### Your assignment:
Collect each line in the entries below that contains the word "Filfila".

### Data shown:
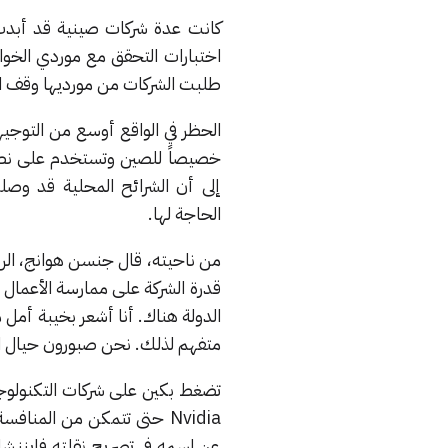
طلبت الشركات من مورديها وقف ا
خصيصاً للصين وتستخدم على نطاق
الحاجة لها.
قدرة الشركة على ممارسة الأعمال ف
الدولة هناك. أنا أشعر بخيبة أمل م
متفهم لذلك. نحن صبورون حيال ال
تضغط بكين على شركات التكنولوجي
Nvidia حتى تتمكن من المن
عن اسمه في تصريح نقلته فايننشال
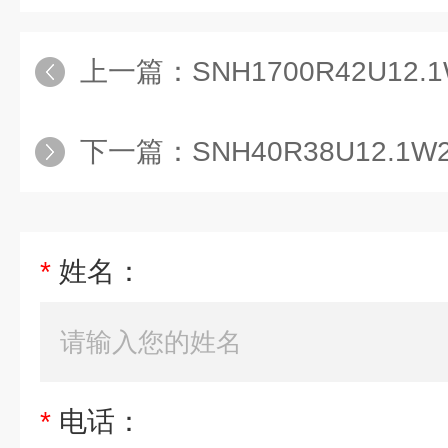
上一篇：
SNH1700R42U12
下一篇：
SNH40R38U12.
*
姓名：
*
电话：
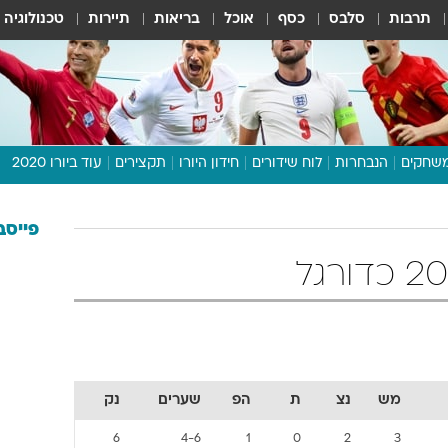
תרבות
סלבס
כסף
אוכל
בריאות
תיירות
טכנולוגיה
שחקים
הנבחרות
לוח שידורים
חידון היורו
תקצירים
עוד ביורו 2020
דיבור צפוף
תכנית היורו
פייסב
לוח תוצאות
מגזין
דעות ופרשנויות
וואלה! ספורט
מש
נצ
ת
הפ
שערים
נק
6
4-6
1
0
2
3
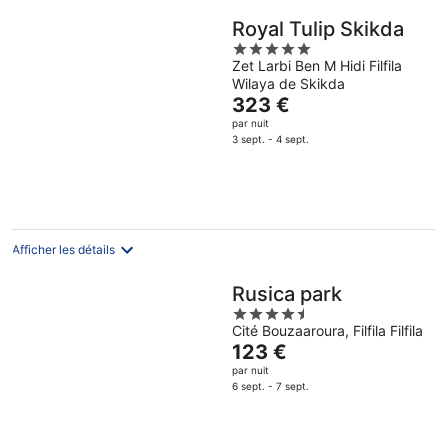
Royal Tulip Skikda
5
Zet Larbi Ben M Hidi Filfila
out
Wilaya de Skikda
of
Le
323 €
5
prix
par nuit
est
3 sept. - 4 sept.
de
323 €
par
nuit
Afficher les détails
Rusica park
4.5
Cité Bouzaaroura, Filfila Filfila
out
Le
123 €
of
prix
par nuit
5
est
6 sept. - 7 sept.
de
123 €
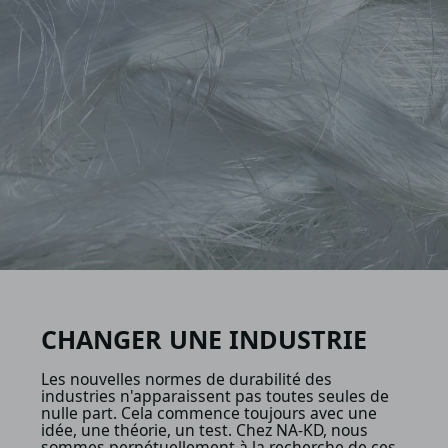
CHANGER UNE INDUSTRIE
Les nouvelles normes de durabilité des
industries n'apparaissent pas toutes seules de
nulle part. Cela commence toujours avec une
idée, une théorie, un test. Chez NA‑KD, nous
sommes perpétuellement à la recherche de ces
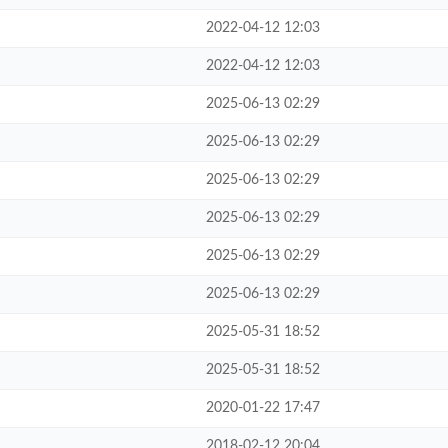
2022-04-12 12:03
2022-04-12 12:03
2025-06-13 02:29
2025-06-13 02:29
2025-06-13 02:29
2025-06-13 02:29
2025-06-13 02:29
2025-06-13 02:29
2025-05-31 18:52
2025-05-31 18:52
2020-01-22 17:47
2018-02-12 20:04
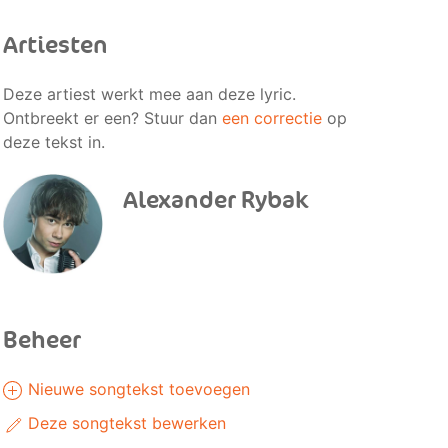
Artiesten
Deze artiest werkt mee aan deze lyric.
Ontbreekt er een? Stuur dan
een correctie
op
deze tekst in.
Alexander Rybak
Beheer
Nieuwe songtekst toevoegen
Deze songtekst bewerken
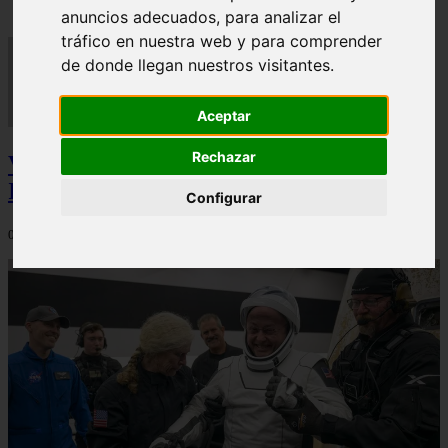
anuncios adecuados, para analizar el
tráfico en nuestra web y para comprender
de donde llegan nuestros visitantes.
Aceptar
Rechazar
Video Advertencias desde la cúspide de la
IA: Hinton y el posible colapso social
Configurar
06/03/2026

### Answer box:
Zet Larbi Ben M Hidi Filfila
Cité Bouzaaroura, Filfila Filfila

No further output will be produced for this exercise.